College of Pharmacy, Henan University of Chinese Medicine, Zhengzhou 450046, China; Co-construction Collaborative Innovation Center for Chinese Medicine and Respiratory Diseases by Henan & Education Ministry of P.R. China, Zhengzhou 450046, China.
College of Pharmacy, Henan University of Chinese Medicine, Zhengzhou 450046, China.
Int Immunopharmacol. 2020 Mar;80:106194. doi: 10.1016/j.intimp.2020.106194. Epub 2020 Jan 25.
Inflammation and oxidative stress are the major mechanisms implicated in lipopolysaccharide (LPS)-induced AKI. Spina Gleditsiae is a traditional Chinese anti-inflammatory medicine, from which a large number of flavonoids, such as 5-O-methyldihydroquercetin (GS1) and cilicicone B (GS2), were isolated in the present study. Here, we examined the reno-protective effects and potential underlying mechanisms of GS1 and GS2 in mice with LPS-induced AKI.

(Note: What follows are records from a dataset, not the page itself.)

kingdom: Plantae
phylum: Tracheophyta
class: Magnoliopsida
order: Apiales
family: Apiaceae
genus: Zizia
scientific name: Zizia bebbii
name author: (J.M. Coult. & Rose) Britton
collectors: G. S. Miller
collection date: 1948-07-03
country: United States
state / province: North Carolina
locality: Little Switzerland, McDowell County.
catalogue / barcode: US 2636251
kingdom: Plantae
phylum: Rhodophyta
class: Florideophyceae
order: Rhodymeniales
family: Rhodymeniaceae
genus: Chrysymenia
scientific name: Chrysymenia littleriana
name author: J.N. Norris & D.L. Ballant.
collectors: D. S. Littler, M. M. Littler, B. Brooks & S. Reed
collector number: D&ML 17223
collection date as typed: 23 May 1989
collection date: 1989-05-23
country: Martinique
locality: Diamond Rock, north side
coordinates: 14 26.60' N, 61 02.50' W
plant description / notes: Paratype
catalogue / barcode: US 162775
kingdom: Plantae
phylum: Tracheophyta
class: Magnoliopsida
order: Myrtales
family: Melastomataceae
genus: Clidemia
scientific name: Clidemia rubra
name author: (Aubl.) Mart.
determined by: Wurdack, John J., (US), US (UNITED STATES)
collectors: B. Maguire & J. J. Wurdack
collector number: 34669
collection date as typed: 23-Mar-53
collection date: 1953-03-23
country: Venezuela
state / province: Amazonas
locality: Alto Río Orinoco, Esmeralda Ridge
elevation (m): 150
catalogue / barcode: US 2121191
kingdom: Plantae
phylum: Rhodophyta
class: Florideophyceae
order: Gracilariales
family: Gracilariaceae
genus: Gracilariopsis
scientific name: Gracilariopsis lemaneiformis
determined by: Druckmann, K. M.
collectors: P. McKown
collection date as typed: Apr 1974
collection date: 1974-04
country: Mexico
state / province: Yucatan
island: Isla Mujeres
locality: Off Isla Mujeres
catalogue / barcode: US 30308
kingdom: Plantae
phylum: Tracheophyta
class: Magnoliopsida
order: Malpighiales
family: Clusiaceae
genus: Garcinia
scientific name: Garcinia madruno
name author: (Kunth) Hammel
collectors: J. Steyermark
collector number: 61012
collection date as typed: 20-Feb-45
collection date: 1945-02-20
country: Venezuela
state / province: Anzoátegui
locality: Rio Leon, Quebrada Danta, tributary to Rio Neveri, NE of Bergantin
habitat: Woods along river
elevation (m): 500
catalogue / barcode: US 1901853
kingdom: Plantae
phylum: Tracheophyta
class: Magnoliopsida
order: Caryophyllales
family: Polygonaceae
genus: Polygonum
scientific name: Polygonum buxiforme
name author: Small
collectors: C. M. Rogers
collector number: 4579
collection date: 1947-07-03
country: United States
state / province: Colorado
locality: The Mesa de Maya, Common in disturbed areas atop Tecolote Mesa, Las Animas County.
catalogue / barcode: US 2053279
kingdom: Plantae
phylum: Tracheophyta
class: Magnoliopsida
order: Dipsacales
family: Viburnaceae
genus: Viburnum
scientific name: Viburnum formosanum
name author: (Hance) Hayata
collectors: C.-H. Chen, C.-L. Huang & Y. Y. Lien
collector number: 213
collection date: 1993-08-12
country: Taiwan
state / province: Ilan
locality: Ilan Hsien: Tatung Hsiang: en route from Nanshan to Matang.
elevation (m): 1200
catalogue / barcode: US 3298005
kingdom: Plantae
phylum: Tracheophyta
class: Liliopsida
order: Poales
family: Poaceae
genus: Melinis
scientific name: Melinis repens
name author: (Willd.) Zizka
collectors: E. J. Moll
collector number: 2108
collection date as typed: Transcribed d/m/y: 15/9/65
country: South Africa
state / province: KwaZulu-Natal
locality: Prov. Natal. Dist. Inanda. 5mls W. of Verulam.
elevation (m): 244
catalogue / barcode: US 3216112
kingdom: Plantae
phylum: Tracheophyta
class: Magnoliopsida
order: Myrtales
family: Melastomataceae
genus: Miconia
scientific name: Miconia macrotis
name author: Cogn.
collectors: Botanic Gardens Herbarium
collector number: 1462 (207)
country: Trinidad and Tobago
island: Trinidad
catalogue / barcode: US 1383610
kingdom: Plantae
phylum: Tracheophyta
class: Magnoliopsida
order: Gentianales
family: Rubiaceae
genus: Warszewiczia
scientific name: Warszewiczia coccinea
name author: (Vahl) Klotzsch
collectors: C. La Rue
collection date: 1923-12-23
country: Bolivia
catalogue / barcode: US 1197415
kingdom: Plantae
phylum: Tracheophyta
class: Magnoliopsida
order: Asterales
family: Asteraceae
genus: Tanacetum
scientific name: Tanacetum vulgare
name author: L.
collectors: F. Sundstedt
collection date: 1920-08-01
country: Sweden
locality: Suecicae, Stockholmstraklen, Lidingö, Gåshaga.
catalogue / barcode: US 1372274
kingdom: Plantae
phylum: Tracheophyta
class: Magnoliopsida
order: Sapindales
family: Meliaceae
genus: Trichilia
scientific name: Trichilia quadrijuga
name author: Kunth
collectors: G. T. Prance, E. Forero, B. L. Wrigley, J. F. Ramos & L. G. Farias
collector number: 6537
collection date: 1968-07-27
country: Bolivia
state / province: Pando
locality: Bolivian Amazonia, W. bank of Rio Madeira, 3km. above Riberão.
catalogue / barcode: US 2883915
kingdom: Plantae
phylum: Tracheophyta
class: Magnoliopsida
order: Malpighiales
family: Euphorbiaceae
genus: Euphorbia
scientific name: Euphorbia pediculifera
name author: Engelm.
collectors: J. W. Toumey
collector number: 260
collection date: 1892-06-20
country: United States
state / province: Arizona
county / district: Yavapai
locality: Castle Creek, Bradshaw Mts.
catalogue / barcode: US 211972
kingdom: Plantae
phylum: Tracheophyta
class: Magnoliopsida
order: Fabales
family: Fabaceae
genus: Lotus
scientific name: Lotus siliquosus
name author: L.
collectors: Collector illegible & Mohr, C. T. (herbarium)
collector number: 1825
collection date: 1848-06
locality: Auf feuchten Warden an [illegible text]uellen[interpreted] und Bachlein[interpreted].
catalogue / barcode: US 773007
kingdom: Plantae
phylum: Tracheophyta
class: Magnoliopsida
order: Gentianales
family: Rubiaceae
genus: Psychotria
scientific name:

We analyzed renal function; the serum metabolic profile, inflammatory cytokine levels, peripheral white blood cell count, renal cell apoptosis, renal oxidant and antioxidant levels, and renal expression levels of toll-like receptor 4 (TLR4), myeloid differentiation factor 88 (MyD88), TIR-domain-containing adapter-inducing interferon-β (TRIF), nuclear factor-ĸB (NF-ĸB), interferon regulatory factor 3 (IRF3), NOD-, LRR- and pyrin domain-containing 3 (NLRP3, inflammasome), cleaved caspase-1, and interleukin 1 receptor type I (IL-1R1) in mice with LPS-induced AKI.
GS1 and GS2 improved renal function and significantly reduced the levels of inflammatory cytokines and oxidative stress markers. In addition, PCA score scatter plots suggest that the GS1 and GS2 groups were clustered with the control group, indicating that these compounds contributed to the recovery of mice with AKI toward the normal condition. Moreover, GS1 and GS2 inhibited the expression of TLR4, MyD88, TRIF, p-NF-ĸB, p-IRF3, NLRP3, cleaved caspase-1, and IL-1R1.
The reno-protective effects of GS1 and GS2 are mediated via the MyD88/TRIF and NLRP3 pathways to reduce inflammation and oxidative stress through TLR4 signaling.
炎症和氧化应激是脂多糖(LPS)诱导急性肾损伤(AKI)的主要机制。杠柳是一种传统的中药抗炎药,本研究从中分离出大量黄酮类化合物,如 5-O-甲基二氢槲皮素(GS1)和cilicicone B(GS2)。在这里,我们研究了 GS1 和 GS2 在 LPS 诱导的 AKI 小鼠中的肾保护作用及其潜在机制。
我们分析了肾功能;血清代谢谱、炎症细胞因子水平、外周白细胞计数、肾细胞凋亡、肾氧化应激和抗氧化水平,以及 TLR4、髓样分化因子 88(MyD88)、TIR 结构域包含适配器诱导干扰素-β(TRIF)、核因子-ĸB(NF-ĸB)、干扰素调节因子 3(IRF3)、NOD、LRR 和吡喃结构域包含 3(NLRP3、炎症小体)、cleaved caspase-1 和白细胞介素 1 受体 I(IL-1R1)在 LPS 诱导的 AKI 小鼠中的表达水平。
GS1 和 GS2 改善了肾功能,显著降低了炎症细胞因子和氧化应激标志物的水平。此外,PCA 得分散点图表明,GS1 和 GS2 组与对照组聚在一起,表明这些化合物有助于 AKI 小鼠恢复到正常状态。此外,GS1 和 GS2 抑制了 TLR4、MyD88、TRIF、p-NF-ĸB、p-IRF3、NLRP3、cleaved caspase-1 和 IL-1R1 的表达。
GS1 和 GS2 的肾保护作用是通过 MyD88/TRIF 和 NLRP3 途径介导的,通过 TLR4 信号减少炎症和氧化应激。